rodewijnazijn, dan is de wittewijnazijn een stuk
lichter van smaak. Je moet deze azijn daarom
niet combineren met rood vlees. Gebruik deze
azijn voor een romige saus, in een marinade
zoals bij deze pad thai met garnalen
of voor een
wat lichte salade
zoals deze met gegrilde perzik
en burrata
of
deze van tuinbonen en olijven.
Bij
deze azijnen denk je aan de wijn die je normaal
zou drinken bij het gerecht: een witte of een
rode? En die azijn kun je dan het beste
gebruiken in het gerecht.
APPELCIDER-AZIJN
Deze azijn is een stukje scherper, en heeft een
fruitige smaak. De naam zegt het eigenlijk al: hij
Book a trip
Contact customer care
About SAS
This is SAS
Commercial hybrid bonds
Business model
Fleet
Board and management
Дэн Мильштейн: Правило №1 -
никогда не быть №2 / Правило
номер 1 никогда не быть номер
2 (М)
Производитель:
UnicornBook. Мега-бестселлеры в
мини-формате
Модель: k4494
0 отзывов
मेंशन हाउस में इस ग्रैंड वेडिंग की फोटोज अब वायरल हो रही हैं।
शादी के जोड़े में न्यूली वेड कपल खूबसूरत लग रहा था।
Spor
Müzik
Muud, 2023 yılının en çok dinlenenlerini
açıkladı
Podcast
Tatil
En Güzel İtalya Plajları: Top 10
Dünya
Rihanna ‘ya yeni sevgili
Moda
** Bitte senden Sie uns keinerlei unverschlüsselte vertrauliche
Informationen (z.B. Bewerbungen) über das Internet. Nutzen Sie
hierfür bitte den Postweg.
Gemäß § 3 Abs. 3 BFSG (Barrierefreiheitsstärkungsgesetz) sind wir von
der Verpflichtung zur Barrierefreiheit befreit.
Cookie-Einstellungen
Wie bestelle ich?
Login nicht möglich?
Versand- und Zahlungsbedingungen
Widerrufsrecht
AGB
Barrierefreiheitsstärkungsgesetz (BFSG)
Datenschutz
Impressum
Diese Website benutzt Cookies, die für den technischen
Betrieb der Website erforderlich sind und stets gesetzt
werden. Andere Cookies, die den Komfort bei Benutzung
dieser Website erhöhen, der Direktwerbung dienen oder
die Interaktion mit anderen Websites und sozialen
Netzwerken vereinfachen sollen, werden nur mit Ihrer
──────────────────────────────
▸ Task objective: Show the lines above that include "sind".

▸ Exercise result:
Gemäß § 3 Abs. 3 BFSG (Barrierefreiheitsstärkungsgesetz) sind wir von
Betrieb der Website erforderlich sind und stets gesetzt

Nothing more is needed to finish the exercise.